Friday, April 01, 2022

when tunnels trump roads


Last week I drove friends to Puerto Vallarta. They were flying home to Canada.

When I moved to this area of Mexico, the highway to Puerto Vallarta, 200, was a challenge. Narrow. Lots of blind curves. And traffic that would range from tractor slow to Ferrari fast. The type of drive that brings out the Stirling Moss in a lot of us.

The quality of the highway has greatly changed. Even I would have to admit that it has improved. Newly-paved. Widened. Plenty of passing spaces.

The only mosquito in the tortilla soup are two mountain patches. The first is just south of Puerto Vallarta where the road is simultaneously steep, serpentine, and narrow. Buses and trucks regularly constipate the flow of traffic.

The second is a similar stretch just north of Melaque where the road has exactly the same characteristics. It seems odd that the work done between El Tuito and La Manzanilla did not include the most problematic stretches of the drive between Barra de Navidad and Puerto Vallarta.
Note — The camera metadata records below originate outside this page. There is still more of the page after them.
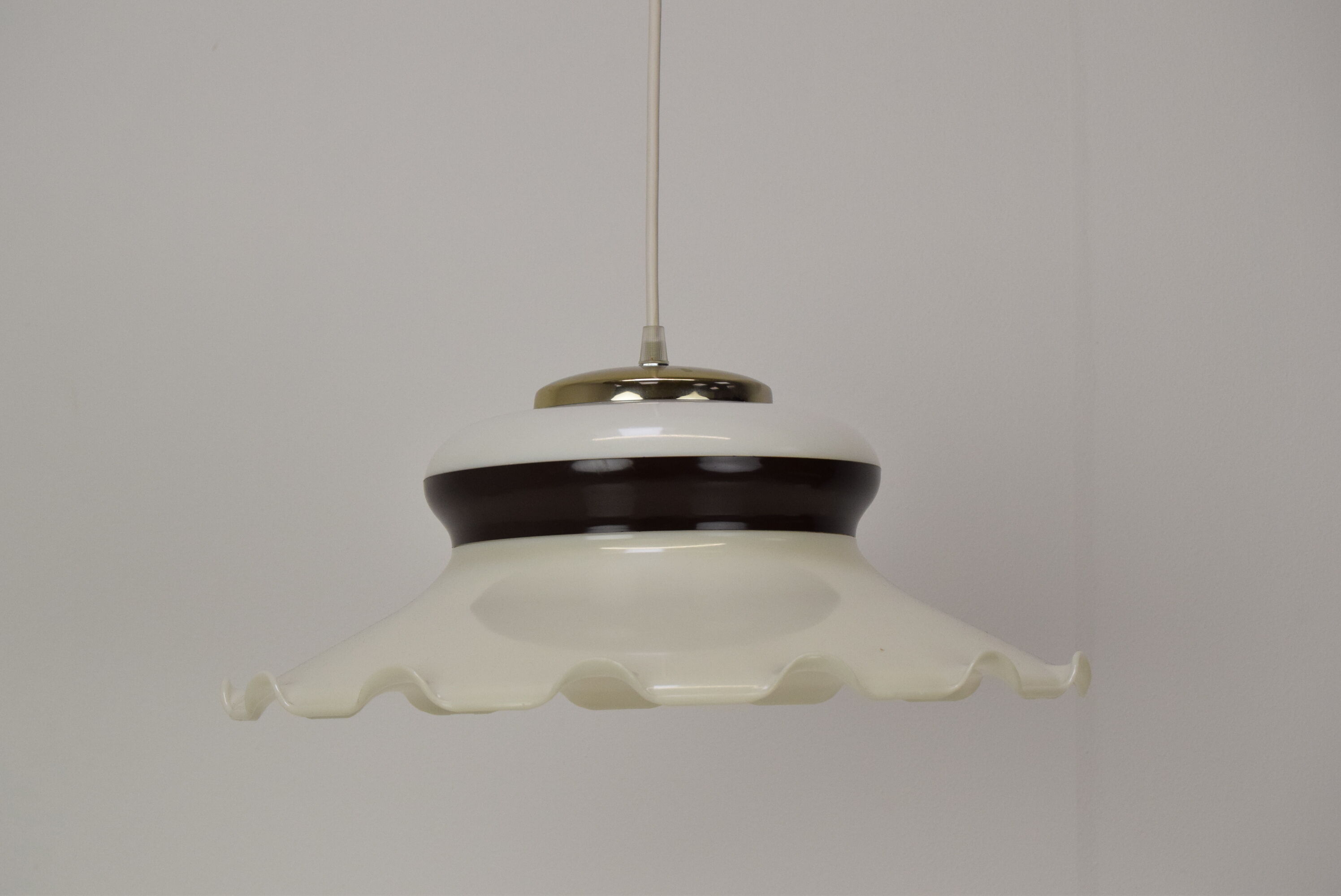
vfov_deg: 16.6
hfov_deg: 24.6
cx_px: 670
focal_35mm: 82
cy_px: 448
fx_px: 3075
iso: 1600
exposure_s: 1/320
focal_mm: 55
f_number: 9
After all, it is the main north-south highway on the Pacific coast of Mexico -- starting at Tepic and heading south to the Guatemala border.

As it turns out, something is being done. At least about the switchback section of road between Melaque and La Manzanilla.

Today, of all days, the Mexican federal government announced that that section of road was not improved during the last 5-years of construction because there has always been another plan on the books.

When the new bypass to Highway 80 was built, the highway designers intended it would be extended to join Highway 200 just north of La Manzanilla and it would essentially be a straight road. That did not seem possible because the same mountain spur that hosts the current road is as crooked as -- well, you can add your favorite target here.

Everything was made clear in today's official announcement. The road (the red line on the map) is almost straight because it does not go over the mountain; it goes under the mountain.

Taking a lesson from Swiss, French, and Italian highway designers, Mexico has opted for the Alps option. Or a mini-Alps option. The St. Gotthard tunnel is 10.5 miles long. This project will only be about half of that.

Funding is not a problem. Pemex is flush with cash because of the increased cost of petroleum. If Mexico can build a tourist train in Yucatan to compete with Disney, it can certainly afford to tunnel through a mountain spur. After all, there are plenty of Mexican companies who are experts in tunneling.

Including the company that dug the tunnel under the lagoon from Barra de Navidad to Colimilla back in 2016 (the tunnel to somewhere). Coincidentally, that project was announced on a day similar to this day.

Now -- what could 28 December and 1 April have in common?